Troutman Pepper and Locke Lord Announce New Compensation Model Amidst Merger Plans

As the legal industry continues to navigate a landscape peppered with mergers and strategic alliances, Troutman Pepper has announced a new compensation model in light of its pending merger with Locke Lord. This strategic adjustment comes as part of the preparations for what is anticipated to become one of the largest law firms by revenue, projected to enter the Am Law 50 with an expected $1.570 billion in revenue and approximately 1,600 attorneys across 35 offices.

Until now, Troutman Pepper has stuck to the market scale for first and second-year associates, with salaries slipping as attorneys rise through the ranks. However, the combined entity, tentatively dubbed “Troutman,” plans to incorporate a two-tiered compensation scale for its associates beyond the second year. Onlookers within the firm, especially midlevel associates, have greeted this announcement with skepticism. Concerns remain about the lack of clarity surrounding the criteria for categorizing associates into the “high” or “low” compensation tiers. One associate remarked, “We’re projected to be Am Law top 30 post-merger, but still are paying like an Am Law 200 firm.”

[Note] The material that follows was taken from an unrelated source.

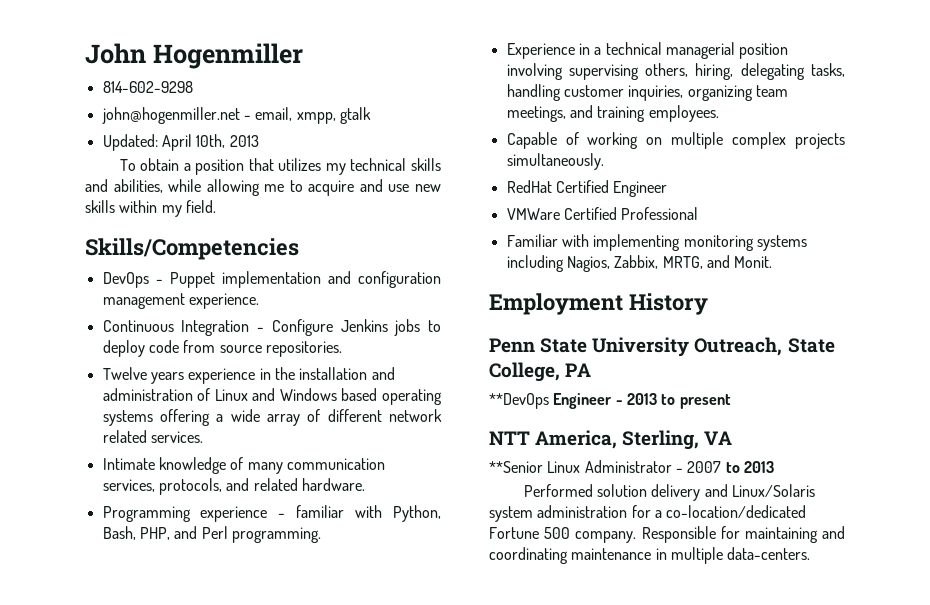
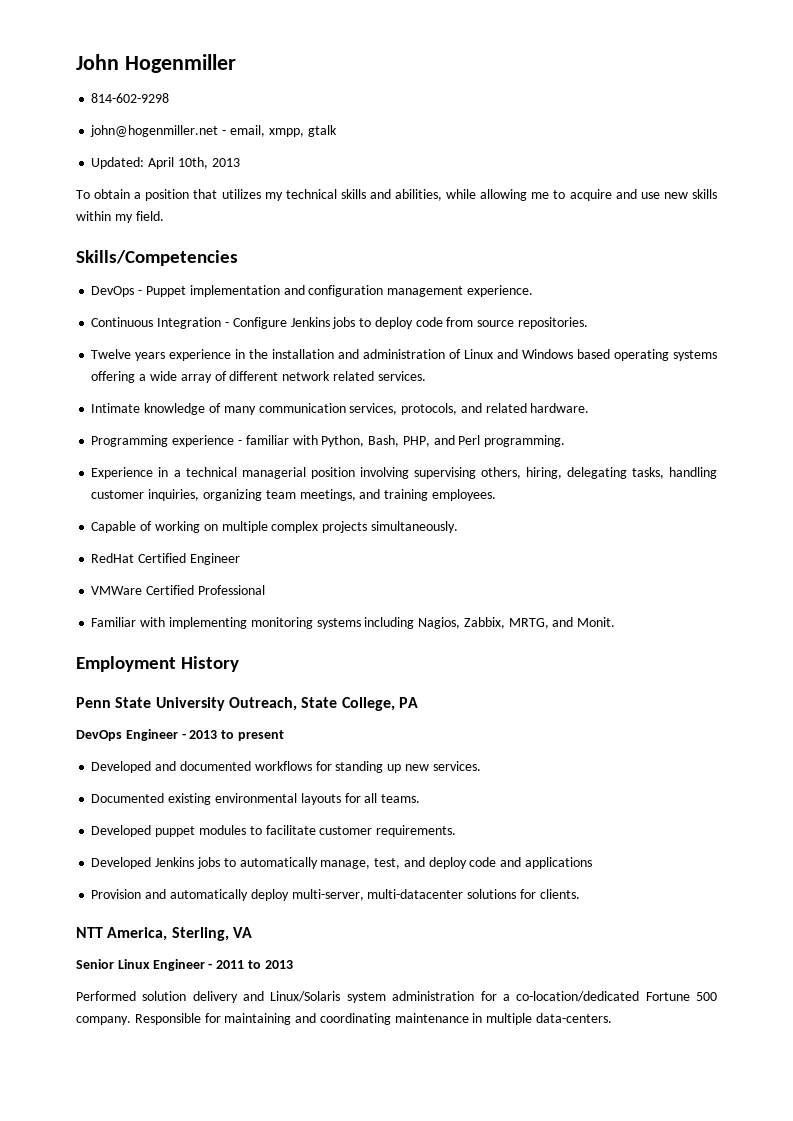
[489,393,549,409] **DevOps -> [76,730,122,741] DevOps
(731, 401) none -> [91,761,481,773] [91,793,421,805] [91,825,457,837] [91,857,592,869] [91,889,580,901] // Developed and documented workflows for standing up new services. // Documented existing environmental layouts for all teams. // Developed puppet modules to facilitate customer requirements. // Developed Jenkins jobs to automatically manage, test, and deploy code and applications // Provision and automatically deploy multi-server, multi-datacenter solutions for clients.
[489,460,722,473] **Senior Linux Administrator - 2007 -> [76,959,245,971] Senior Linux Engineer - 2011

The timing of this new compensation plan is noteworthy as the legal sector experiences heightened demand across various practice areas. While the fervent lateral movement characterizing the past few years has subsided, firms are witnessing increased hiring, productivity, and demand. This environment could encourage associates to explore lateral options, aligning with possible firm intentions to manage redundancies post-merger.

In the ever-evolving legal market, this merger and its accompanying compensation strategy will be closely watched by industry stakeholders as another indicator of how leading firms manage growth, talent retention, and competitive positioning.